What analytical tasks are you going to perform?
Keep in mind, that no matter the provider, edge hardware doesn’t compare with large central servers in processing power. MPUs with limited memory and performance can’t run large libraries, heavyweight algorithms, and complex tools like Apache Spark.
So, for advanced analytical tasks, you still need a powerful cloud or on-premise processing unit. Peripheral analytics, in turn, requires lightweight algorithms supporting basic processing and machine learning. Vendors bridge periphery and the core. Their offering typically includes ready-to-use edge AI models along with the environment for edge software development, deployment, and orchestration.
How to choose the right edge computing partner
Considering the complexity of the edge infrastructure, no wonder that most companies — even tech-savvy ones — finally look for assistance from third parties. The following recommendations will help you make a safe choice.
Don’t switch providers for no particular reason. If you already use Azure cloud or Cisco equipment, it’s wise to extend your partnership to edge computing. Anyway, sticking to one vendor will save you time on staff retraining, can bring discounts for loyalty and ensure compatibility across software and hardware pieces of the puzzle.

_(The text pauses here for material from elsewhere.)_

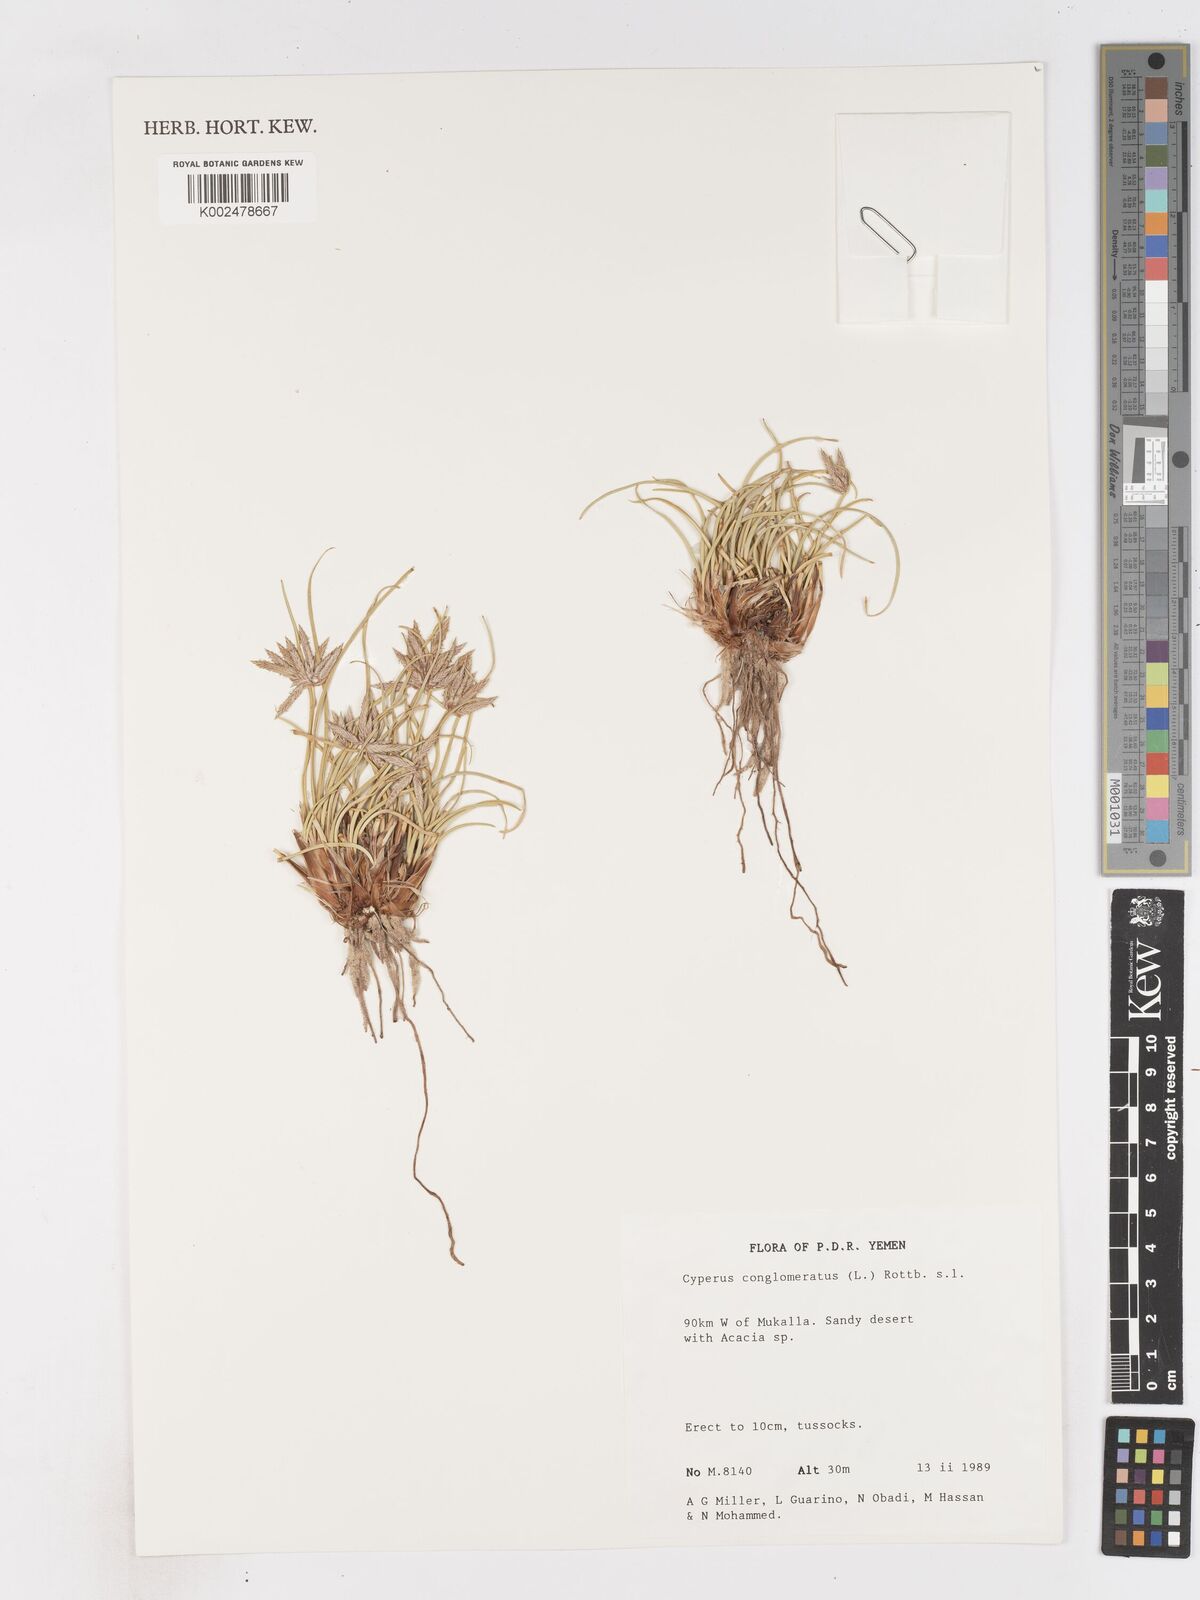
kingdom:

Pay attention to real-life use cases. Edge computing is still a nascent technology, and most existing providers have been doing at it just a few years. To understand if a particular organization can be really helpful, take a look at their portfolio. Edge computing in healthcare, agriculture, manufacturing, or smart cities requires different domain and technical expertise. To be on the safe side, choose the vendor with projects relevant to your industry.
Run a prototype. Many edge computing platforms offer a free tier. Say, AWS allows you to connect three new IoT Greengrass devices monthly for nothing with a one-year trial period. Seize this opportunity to test your concept.
Take a measured approach. If you are still not sure about a particular vendor and generally about the very idea, deploy just a portion of your computing to the edge. You can scale out later when you make up your mind.